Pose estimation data
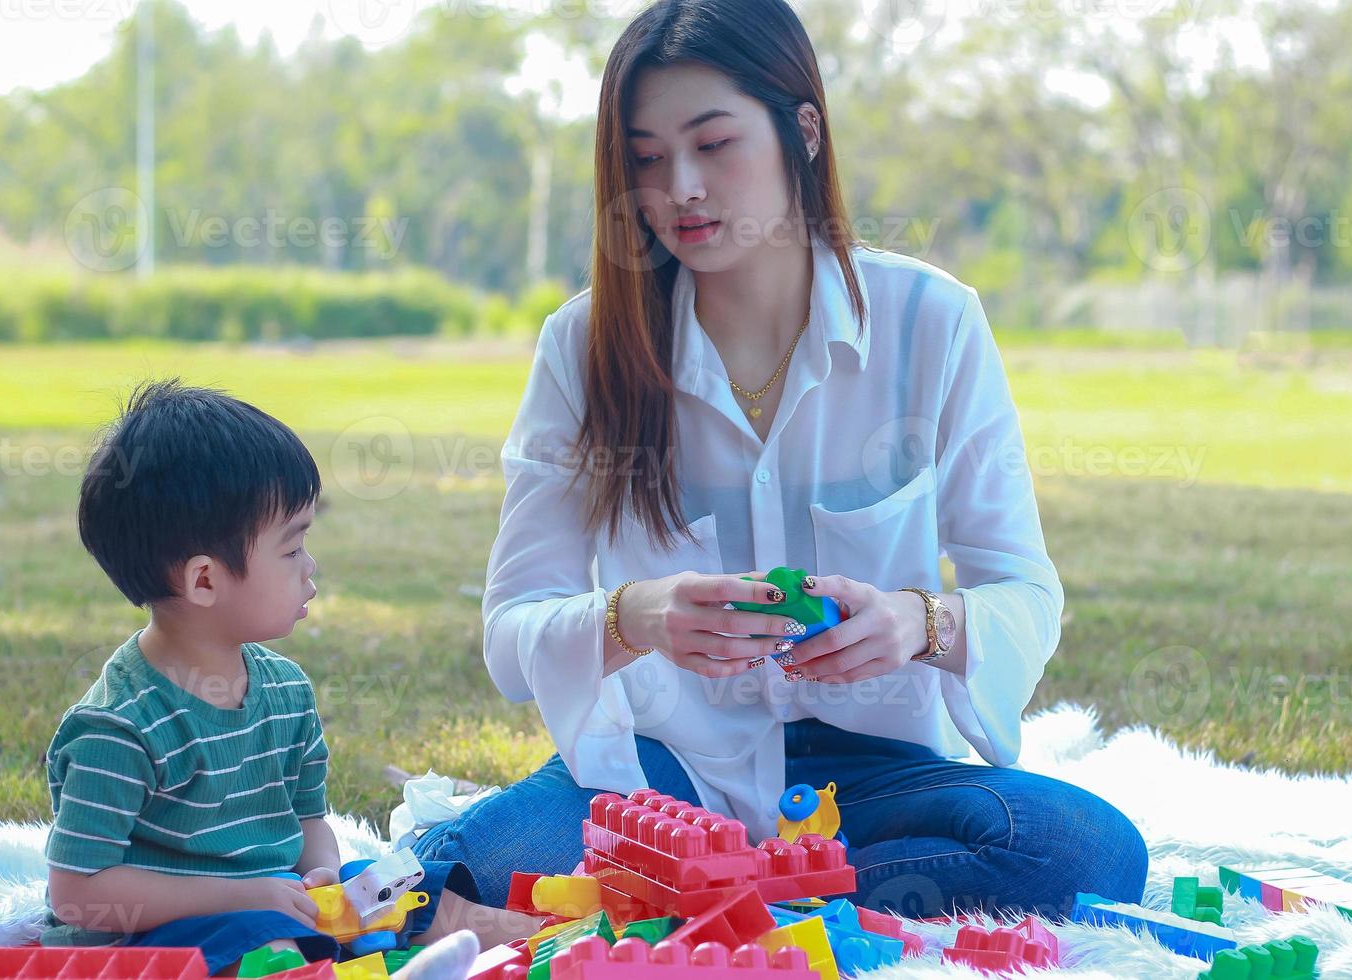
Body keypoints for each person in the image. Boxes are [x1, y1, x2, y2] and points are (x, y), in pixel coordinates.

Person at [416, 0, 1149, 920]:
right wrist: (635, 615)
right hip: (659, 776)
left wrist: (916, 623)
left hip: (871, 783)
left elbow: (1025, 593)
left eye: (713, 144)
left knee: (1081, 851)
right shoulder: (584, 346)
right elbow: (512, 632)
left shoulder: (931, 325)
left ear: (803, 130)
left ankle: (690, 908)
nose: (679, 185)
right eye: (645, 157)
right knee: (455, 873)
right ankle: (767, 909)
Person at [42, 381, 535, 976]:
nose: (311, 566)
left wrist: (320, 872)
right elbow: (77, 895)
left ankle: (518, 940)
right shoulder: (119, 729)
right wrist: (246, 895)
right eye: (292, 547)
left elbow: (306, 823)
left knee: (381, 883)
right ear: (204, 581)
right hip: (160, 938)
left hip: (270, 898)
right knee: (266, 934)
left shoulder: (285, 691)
* * *
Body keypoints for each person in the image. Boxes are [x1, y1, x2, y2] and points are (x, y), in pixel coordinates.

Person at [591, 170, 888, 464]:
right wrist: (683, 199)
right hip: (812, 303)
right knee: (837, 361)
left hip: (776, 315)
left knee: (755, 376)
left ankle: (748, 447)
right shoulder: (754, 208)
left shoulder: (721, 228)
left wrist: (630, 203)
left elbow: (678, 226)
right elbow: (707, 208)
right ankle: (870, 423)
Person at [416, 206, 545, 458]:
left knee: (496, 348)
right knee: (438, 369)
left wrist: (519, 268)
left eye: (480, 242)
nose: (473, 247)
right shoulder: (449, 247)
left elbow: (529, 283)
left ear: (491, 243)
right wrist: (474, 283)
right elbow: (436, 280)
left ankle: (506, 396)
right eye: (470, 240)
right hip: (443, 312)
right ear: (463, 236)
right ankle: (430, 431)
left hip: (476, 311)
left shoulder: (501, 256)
---
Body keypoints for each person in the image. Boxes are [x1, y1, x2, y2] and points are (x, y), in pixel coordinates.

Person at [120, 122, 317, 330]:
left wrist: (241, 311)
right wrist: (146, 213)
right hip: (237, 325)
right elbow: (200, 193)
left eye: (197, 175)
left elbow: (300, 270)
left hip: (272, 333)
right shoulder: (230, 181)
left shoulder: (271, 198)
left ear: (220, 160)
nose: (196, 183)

REQUIREMENT: Above are some lines. Repeat exactly, and only, those from the line that has "nose: (679, 185)" through the line that has "left shoulder: (285, 691)".

SOLUTION TO THE EXERCISE:
nose: (679, 185)
right eye: (645, 157)
right knee: (455, 873)
right ankle: (767, 909)
Person at [42, 381, 535, 976]:
nose: (311, 566)
left wrist: (320, 872)
right elbow: (77, 895)
left ankle: (518, 940)
right shoulder: (119, 729)
right wrist: (246, 895)
right eye: (292, 547)
left elbow: (306, 823)
left knee: (381, 883)
right ear: (204, 581)
right hip: (160, 938)
left hip: (270, 898)
right knee: (266, 934)
left shoulder: (285, 691)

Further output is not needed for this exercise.